Couples: Get back to first-date talking
Recently, I dropped by one of my favorite coffee shops (shall go unnamed, but let’s just say it has the best mocha this side of the river.) In the line behind me, I could sense a couple on their first date. They were dressed up and neither had their phone out. They had that required 2 feet apart distance going on because this was their first in-person meeting and both were maintaining eye contact and smiling. It was the ubiquitous getting-to-know-you questions that sealed the deal that this was indeed a first date:
“Where do you want to travel next?”
“What do you do for fun?”
“Have you ever been arrested?”
Each person, when asked, was saying
“I want ____”
“I enjoy_____”
“I have___”.
Notice the use of the word “I.”
People on their first dates are speaking for themselves. They are both asking questions.
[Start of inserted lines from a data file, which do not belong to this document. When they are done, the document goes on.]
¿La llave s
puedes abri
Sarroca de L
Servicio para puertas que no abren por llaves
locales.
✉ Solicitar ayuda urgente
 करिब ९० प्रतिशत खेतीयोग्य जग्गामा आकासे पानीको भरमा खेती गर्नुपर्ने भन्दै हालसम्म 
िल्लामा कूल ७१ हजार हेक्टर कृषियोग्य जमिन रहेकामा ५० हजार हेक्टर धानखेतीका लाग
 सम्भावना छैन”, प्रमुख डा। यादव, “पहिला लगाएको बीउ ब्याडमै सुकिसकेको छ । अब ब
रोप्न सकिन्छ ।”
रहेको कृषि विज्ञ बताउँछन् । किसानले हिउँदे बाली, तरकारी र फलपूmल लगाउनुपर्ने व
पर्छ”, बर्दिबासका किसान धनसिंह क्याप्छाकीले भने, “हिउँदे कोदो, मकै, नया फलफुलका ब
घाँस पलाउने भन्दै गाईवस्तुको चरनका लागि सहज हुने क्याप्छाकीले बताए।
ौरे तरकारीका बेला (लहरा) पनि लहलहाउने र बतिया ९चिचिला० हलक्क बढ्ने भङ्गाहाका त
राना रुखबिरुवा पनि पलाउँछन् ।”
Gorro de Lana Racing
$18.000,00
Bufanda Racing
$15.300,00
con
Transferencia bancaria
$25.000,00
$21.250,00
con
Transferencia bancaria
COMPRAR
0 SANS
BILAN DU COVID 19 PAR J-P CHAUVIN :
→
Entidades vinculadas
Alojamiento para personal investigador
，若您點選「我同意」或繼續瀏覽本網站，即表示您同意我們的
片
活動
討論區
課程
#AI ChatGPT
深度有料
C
And yet, somewhere between a few months to a few years, couples in conflict are not speaking with “I” anymore. When you overhear the couple married 10 years at the table next to you, the conversation may look like this: “You forgot to grab milk. You should exercise more. You need a break. You must book a doctor’s appointment. You always work too late.”
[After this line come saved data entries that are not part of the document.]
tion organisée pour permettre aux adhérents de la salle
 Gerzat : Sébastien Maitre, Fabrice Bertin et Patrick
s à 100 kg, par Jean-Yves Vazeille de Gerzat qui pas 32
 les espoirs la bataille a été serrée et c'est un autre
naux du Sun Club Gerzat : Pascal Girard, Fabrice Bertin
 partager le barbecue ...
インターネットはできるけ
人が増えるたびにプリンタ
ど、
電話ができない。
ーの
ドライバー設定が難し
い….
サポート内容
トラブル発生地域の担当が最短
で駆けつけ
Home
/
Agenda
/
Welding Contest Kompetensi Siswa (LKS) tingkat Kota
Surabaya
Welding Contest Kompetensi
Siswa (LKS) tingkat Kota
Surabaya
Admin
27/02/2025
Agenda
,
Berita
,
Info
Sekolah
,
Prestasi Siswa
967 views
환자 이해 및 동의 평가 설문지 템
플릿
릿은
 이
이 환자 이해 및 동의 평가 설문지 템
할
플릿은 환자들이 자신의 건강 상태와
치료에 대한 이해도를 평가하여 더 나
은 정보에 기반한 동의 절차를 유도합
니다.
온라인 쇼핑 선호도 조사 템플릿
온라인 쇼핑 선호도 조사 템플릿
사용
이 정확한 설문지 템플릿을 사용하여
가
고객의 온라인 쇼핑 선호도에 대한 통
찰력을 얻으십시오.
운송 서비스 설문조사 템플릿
What’s the pattern there? The use of the word you. The shift in speaking from first person to second person. These couples have lost their curiosity, their sense of wonder with each other. They have assumed the role of mind reader and “I know better what my partner needs and wants than they do.”
The problem of speaking for your partner is that it is corrosive to friendship, the very foundation of a strong relationship. Imagine speaking for your friends when you meet to catch up. How fast would they bail? It wouldn’t be fun anymore. Same thing in your relationship: You’re no longer building up your partner or learning about them when you’re speaking for them. If you continue to speak at or for your partner, what’s left of the romantic feelings from the beginning of the relationship will slowly drip down the drain until there’s none left.
So what is the solution? What is the antidote?
Catch yourself the next time you’re saying “You….”
Speak for yourself! Say what you need and what you’re feeling, not what you think they need or are feeling. And ask questions-maybe (most likely) what your partner used to love and dream about doing has changed and you need to update your love map. They’ll feel seen and heard, and I wouldn’t be surprised to find out how your connection grows.